Comment choisissez-vous les contenus?
Nous avons des réunions hebdomadaires avec les chargés de communication de chaque département, afin de traiter des actualités et des informations à mettre en avant sur la page d'accueil. Nous répartissons les espaces de promotion du site selon leurs demandes. Nous jouons un rôle de modération lorsqu’un sujet semble peu pertinent pour la page d'accueil, par exemple. Concernant les autres informations, nous avons fait un choix de masse au départ, afin de publier un maximum de contenus. Puis, les services qui fournissent une nouvelle prestation nous contactent pour la mettre en ligne. Ou alors notre équipe découvre une information intéressante à partager, qui n'a pas encore été communiquée sur le site, et la propose au service.
Finalement, nous ne produisons pas vraiment de contenu, nous sommes au service des départements de la Ville et agissons comme conseillers.
Par quels moyens communiquez-vous?
Par de nombreux moyens, selon le public visé. La Ville de Genève édite un journal public, le "Vivre à Genève", rédige des communiqués de presse, organise des conférences de presse ainsi que des séances d’information publiques, produit des brochures d'informations, des flyers, etc. Notre équipe s’occupe plus particulièrement du site web, de l’Intranet des réseaux sociaux et du mobile.
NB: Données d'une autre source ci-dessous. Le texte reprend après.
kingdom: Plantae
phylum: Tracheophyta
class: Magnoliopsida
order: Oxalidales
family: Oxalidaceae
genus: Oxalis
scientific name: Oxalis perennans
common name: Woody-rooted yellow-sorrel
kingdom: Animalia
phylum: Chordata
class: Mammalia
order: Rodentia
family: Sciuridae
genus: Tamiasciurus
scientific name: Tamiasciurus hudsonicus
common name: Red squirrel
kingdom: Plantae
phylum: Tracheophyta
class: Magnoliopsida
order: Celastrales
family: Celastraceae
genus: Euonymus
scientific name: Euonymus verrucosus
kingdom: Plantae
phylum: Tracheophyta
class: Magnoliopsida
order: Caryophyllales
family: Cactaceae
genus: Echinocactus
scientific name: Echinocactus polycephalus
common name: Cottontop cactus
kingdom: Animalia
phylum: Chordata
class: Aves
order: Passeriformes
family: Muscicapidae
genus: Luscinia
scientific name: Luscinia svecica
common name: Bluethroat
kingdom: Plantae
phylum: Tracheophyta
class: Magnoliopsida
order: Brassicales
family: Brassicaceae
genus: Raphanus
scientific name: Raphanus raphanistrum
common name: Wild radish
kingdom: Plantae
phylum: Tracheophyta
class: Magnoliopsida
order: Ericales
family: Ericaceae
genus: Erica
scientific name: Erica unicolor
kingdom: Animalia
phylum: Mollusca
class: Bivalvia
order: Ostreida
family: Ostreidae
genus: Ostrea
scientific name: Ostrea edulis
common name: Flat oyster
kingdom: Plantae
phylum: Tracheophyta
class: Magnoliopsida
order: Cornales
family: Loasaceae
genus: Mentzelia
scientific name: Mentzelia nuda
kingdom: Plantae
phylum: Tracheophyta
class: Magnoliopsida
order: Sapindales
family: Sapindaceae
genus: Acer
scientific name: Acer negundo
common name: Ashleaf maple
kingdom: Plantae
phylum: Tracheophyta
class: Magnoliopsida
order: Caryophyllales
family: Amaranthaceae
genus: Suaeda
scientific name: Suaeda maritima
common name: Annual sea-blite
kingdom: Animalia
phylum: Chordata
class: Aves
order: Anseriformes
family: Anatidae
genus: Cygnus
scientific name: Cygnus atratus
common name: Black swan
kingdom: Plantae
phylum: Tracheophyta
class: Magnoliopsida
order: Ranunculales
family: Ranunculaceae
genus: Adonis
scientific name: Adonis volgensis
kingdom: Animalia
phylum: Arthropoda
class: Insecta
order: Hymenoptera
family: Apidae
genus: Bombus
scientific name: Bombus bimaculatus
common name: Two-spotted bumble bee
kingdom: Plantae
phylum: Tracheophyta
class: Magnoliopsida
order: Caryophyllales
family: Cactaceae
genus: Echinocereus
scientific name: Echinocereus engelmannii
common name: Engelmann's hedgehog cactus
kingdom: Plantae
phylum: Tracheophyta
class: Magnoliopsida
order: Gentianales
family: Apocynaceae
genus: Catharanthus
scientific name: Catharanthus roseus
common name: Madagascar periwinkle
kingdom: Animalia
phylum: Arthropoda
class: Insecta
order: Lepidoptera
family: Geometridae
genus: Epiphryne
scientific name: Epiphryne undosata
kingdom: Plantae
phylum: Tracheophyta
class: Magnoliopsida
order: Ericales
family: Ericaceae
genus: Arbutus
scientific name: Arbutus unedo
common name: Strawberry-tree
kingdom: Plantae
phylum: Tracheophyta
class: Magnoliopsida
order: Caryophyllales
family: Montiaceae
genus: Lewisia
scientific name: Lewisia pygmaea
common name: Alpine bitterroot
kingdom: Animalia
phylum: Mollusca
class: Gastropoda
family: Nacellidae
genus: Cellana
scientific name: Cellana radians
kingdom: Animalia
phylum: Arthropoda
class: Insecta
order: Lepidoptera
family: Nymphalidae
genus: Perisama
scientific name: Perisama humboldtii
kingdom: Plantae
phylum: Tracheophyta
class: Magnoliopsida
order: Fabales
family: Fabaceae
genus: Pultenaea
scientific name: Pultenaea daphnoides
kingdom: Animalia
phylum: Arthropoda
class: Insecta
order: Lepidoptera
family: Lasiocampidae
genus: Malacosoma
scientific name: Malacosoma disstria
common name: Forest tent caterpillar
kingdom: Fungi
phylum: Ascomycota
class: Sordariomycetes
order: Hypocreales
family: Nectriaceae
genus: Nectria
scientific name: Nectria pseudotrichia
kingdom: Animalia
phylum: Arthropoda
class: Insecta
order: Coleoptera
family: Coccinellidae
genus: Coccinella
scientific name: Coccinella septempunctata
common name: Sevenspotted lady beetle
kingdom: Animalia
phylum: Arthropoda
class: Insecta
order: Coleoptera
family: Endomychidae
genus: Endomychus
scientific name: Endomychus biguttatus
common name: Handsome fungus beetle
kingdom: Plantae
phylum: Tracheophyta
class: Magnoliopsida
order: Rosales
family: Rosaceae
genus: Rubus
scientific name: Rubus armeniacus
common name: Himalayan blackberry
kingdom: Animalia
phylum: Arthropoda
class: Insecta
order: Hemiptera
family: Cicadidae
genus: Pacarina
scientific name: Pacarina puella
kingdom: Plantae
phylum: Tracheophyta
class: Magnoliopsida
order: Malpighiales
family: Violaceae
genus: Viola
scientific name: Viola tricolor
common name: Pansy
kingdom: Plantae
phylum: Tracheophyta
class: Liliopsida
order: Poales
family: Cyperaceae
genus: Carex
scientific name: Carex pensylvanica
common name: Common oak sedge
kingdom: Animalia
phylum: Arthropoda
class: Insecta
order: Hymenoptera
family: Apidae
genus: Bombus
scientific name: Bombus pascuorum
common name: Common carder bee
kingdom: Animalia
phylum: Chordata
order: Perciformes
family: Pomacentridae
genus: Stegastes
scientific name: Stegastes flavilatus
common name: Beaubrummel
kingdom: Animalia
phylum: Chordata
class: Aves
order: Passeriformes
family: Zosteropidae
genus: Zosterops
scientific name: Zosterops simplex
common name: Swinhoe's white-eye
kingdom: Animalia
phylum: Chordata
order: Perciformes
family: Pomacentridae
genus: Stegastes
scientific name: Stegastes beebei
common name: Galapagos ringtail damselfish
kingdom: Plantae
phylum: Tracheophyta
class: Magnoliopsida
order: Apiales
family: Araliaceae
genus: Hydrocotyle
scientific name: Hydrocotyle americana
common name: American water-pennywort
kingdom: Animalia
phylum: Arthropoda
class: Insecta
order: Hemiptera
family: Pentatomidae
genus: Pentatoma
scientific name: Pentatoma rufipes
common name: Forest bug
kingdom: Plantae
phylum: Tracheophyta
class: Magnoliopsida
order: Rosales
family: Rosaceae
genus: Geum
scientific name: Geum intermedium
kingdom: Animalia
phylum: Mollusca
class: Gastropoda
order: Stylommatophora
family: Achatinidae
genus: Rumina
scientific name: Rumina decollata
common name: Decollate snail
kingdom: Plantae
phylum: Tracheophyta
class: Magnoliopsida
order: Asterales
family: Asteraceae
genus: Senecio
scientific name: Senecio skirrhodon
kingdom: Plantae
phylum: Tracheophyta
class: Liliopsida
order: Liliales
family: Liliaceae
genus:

Pour conclure, j’aime le métier de responsable web car mes tâches sont variées et qu’il me permet de favoriser la transparence de l'information et les interactions avec les gens. Le fait de l’exercer au sein de la Ville de Genève représente un atout supplémentaire, car notre unité se trouve au cœur de l'information publique et est au service des habitants.